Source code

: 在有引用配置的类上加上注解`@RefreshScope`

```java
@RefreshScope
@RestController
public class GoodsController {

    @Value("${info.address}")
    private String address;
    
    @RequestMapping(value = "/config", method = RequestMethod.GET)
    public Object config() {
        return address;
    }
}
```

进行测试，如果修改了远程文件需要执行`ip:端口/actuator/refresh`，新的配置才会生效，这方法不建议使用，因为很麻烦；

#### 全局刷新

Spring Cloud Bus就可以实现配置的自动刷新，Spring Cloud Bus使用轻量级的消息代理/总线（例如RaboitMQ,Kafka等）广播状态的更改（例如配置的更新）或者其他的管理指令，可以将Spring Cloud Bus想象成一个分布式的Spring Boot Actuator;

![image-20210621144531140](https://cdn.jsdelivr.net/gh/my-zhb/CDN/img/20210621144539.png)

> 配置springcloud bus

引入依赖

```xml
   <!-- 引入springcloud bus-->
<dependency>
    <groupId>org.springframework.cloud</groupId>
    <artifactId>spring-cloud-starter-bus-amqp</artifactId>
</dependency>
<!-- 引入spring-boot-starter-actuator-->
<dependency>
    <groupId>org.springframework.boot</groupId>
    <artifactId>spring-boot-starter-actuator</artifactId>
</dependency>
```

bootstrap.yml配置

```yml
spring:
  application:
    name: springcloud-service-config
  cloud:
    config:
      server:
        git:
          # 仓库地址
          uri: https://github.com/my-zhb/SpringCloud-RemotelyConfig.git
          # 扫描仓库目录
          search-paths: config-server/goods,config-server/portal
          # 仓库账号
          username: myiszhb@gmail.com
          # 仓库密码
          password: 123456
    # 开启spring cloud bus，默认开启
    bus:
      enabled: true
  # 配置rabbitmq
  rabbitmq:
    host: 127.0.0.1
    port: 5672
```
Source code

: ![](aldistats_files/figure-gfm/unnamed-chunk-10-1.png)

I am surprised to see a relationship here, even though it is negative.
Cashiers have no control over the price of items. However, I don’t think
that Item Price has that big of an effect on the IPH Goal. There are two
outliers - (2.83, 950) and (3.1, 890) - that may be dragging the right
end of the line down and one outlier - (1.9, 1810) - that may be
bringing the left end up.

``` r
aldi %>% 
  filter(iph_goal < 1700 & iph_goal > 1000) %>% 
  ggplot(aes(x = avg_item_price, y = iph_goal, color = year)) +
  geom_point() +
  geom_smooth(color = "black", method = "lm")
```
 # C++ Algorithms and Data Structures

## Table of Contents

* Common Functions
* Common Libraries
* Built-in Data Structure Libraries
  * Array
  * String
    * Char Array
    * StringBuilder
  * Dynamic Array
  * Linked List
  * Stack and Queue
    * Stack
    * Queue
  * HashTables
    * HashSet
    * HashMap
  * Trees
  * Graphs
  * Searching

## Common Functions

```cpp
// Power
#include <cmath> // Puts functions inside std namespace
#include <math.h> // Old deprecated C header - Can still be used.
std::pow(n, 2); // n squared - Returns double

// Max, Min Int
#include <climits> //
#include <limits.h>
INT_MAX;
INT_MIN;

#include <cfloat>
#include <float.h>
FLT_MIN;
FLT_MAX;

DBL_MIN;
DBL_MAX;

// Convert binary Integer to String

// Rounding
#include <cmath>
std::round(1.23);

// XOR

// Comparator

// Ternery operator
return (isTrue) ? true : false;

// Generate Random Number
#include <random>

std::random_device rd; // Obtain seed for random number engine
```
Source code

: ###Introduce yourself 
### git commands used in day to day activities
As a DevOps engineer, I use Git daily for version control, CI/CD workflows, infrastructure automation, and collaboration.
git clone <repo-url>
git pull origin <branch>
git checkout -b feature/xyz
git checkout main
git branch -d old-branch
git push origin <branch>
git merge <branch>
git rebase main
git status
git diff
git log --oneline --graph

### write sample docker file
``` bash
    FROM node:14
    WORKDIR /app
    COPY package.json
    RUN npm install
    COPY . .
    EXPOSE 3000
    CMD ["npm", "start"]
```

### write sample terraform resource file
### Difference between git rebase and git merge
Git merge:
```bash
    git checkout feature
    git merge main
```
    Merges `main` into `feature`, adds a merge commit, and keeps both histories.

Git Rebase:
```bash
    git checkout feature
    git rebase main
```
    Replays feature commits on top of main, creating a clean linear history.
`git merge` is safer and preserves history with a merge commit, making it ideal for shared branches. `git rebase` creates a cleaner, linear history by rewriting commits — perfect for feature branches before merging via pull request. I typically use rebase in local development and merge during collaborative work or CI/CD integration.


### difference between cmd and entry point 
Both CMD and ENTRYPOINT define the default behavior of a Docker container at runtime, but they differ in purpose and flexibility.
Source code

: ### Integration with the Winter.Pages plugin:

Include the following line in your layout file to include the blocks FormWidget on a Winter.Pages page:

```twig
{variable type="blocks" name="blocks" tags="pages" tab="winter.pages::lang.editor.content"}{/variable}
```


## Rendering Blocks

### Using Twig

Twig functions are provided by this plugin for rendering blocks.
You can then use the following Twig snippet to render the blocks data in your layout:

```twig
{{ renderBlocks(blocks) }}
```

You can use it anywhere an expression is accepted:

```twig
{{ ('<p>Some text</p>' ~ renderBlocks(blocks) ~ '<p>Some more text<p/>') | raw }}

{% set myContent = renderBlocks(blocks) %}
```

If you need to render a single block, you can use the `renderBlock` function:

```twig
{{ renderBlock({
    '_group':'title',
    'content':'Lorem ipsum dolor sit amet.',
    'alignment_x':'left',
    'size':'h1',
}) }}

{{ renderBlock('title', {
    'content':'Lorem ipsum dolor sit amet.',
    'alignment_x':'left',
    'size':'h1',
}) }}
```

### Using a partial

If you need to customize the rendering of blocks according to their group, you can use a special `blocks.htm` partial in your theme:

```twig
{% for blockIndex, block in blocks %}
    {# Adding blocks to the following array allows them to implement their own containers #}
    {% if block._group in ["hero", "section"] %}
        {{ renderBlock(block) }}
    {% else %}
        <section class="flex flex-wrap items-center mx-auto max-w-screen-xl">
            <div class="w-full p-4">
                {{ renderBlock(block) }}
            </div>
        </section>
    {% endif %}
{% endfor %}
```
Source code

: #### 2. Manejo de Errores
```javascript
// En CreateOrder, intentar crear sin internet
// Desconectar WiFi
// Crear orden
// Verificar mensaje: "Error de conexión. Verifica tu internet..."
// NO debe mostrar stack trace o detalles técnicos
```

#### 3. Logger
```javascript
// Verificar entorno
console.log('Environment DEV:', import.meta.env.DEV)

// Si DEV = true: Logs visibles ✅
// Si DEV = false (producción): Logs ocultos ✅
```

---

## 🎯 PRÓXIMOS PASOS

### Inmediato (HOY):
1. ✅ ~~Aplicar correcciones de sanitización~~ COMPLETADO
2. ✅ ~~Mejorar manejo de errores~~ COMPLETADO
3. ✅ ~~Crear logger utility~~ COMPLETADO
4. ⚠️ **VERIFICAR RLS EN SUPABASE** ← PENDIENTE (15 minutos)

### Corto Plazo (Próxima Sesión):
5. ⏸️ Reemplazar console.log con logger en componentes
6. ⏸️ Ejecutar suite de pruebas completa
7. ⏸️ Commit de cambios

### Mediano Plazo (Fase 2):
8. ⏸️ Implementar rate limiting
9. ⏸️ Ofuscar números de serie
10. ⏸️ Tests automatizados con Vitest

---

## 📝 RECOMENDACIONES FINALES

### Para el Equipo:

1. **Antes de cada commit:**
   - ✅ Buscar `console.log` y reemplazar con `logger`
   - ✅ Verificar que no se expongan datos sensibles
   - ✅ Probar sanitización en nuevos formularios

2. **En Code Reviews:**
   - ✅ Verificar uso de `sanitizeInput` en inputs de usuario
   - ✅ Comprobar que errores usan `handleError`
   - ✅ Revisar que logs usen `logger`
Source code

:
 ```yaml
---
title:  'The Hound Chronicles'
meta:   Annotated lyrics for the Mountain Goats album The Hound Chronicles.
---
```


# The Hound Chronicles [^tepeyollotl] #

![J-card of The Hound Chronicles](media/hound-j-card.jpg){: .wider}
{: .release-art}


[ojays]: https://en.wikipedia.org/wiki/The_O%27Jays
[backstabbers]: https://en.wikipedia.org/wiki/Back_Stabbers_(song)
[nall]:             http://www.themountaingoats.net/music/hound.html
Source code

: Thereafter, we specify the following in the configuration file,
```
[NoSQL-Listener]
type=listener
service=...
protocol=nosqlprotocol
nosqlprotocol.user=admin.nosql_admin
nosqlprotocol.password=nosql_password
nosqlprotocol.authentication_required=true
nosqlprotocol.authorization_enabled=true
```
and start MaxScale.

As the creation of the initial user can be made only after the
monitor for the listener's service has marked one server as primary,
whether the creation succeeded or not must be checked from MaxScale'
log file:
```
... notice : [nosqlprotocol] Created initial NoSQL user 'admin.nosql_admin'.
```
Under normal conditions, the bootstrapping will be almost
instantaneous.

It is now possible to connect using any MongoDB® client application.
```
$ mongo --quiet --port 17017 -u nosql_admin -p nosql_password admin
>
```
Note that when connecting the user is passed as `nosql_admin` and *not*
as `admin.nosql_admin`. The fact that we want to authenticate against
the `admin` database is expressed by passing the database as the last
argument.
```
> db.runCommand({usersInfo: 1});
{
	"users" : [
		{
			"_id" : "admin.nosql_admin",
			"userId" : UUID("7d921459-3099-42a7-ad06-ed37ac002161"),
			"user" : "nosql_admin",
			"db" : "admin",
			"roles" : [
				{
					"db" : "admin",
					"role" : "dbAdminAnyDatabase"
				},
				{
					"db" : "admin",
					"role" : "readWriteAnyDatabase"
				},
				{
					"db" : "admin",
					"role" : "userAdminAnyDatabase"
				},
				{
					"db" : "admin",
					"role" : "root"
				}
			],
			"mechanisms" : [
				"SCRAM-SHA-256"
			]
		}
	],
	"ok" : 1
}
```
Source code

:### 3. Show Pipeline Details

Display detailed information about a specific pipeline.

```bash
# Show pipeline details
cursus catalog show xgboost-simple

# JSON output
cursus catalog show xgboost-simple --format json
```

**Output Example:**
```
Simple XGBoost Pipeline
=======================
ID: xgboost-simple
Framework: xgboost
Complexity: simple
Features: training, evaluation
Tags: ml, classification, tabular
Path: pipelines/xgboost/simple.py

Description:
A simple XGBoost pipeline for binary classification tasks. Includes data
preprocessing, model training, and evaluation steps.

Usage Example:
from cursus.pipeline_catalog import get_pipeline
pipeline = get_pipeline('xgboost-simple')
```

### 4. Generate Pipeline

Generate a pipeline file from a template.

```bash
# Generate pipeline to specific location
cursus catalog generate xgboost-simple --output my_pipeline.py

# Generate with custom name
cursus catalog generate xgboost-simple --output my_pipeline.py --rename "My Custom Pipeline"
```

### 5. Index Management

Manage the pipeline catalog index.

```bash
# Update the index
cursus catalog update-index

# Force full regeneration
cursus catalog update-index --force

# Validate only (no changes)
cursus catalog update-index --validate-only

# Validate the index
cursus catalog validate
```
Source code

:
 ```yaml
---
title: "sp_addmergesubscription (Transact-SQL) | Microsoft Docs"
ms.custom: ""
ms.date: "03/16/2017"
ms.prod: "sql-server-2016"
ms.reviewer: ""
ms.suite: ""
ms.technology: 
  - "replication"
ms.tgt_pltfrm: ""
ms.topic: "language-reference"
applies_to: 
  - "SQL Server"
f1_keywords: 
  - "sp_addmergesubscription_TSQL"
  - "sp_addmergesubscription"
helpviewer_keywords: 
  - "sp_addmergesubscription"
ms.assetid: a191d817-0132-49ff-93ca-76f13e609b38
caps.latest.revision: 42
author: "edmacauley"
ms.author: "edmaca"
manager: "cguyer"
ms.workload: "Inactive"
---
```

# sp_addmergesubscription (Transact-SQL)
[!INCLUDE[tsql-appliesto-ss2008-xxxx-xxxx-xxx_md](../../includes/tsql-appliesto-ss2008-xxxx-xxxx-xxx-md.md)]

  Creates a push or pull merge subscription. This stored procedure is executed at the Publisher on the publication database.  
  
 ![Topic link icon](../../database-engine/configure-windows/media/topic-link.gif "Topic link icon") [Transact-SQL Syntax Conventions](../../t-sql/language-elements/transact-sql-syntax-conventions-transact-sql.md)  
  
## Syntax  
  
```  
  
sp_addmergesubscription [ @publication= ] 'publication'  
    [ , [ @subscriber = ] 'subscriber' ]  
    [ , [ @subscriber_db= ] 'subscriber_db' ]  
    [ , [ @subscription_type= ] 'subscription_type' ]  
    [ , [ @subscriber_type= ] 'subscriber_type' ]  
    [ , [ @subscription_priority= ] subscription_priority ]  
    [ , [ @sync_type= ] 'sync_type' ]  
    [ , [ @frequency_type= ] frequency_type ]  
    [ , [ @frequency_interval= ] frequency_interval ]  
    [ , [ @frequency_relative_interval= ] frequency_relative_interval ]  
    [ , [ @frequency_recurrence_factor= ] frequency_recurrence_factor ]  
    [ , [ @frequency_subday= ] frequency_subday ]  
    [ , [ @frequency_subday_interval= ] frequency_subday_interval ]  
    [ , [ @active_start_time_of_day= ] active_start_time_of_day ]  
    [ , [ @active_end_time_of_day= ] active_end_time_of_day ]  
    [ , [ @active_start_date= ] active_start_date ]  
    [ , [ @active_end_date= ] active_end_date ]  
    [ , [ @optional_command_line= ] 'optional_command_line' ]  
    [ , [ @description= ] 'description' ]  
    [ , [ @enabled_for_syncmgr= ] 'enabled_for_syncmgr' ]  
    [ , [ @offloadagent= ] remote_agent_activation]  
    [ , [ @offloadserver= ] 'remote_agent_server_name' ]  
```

Work task: The lines to copy are those in the listing that contain "main".

Written response:
git checkout main
git rebase main
    git merge main
    Merges `main` into `feature`, adds a merge commit, and keeps both histories.
    git rebase main
    Replays feature commits on top of main, creating a clean linear history.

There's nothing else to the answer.